## Task statement
When a line of the entries contains the word "protocol", report that line.
================
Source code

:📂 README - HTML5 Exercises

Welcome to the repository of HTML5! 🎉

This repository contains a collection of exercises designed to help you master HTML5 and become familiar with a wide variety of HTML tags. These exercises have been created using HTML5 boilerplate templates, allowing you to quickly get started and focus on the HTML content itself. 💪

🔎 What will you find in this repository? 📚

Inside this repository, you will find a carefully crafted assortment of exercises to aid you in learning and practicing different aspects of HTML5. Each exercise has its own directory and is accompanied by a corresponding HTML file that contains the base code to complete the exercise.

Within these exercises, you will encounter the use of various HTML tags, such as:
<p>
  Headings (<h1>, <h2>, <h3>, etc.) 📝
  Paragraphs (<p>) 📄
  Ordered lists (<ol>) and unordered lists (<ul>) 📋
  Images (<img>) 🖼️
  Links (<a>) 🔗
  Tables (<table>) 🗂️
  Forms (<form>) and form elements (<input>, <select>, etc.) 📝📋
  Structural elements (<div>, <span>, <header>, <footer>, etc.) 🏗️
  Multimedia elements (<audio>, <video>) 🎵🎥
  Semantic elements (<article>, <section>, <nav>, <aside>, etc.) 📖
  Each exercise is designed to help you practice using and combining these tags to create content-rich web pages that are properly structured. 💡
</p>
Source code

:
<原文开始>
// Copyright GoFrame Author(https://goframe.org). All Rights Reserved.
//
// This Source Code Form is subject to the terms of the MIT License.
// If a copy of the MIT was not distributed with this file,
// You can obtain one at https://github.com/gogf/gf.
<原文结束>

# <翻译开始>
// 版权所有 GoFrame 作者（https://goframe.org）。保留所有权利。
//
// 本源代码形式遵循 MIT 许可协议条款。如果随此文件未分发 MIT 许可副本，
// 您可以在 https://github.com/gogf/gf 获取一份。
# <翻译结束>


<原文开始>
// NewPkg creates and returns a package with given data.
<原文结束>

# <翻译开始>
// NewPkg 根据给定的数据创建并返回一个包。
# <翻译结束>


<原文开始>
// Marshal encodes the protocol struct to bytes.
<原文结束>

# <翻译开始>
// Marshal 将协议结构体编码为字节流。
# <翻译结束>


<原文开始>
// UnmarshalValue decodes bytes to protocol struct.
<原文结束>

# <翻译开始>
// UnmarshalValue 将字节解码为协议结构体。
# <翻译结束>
================
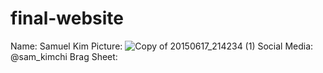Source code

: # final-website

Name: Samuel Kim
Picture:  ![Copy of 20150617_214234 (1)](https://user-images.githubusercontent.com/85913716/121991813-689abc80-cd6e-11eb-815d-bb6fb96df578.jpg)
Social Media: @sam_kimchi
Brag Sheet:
================
## Exercise result
// Marshal encodes the protocol struct to bytes.
// UnmarshalValue decodes bytes to protocol struct.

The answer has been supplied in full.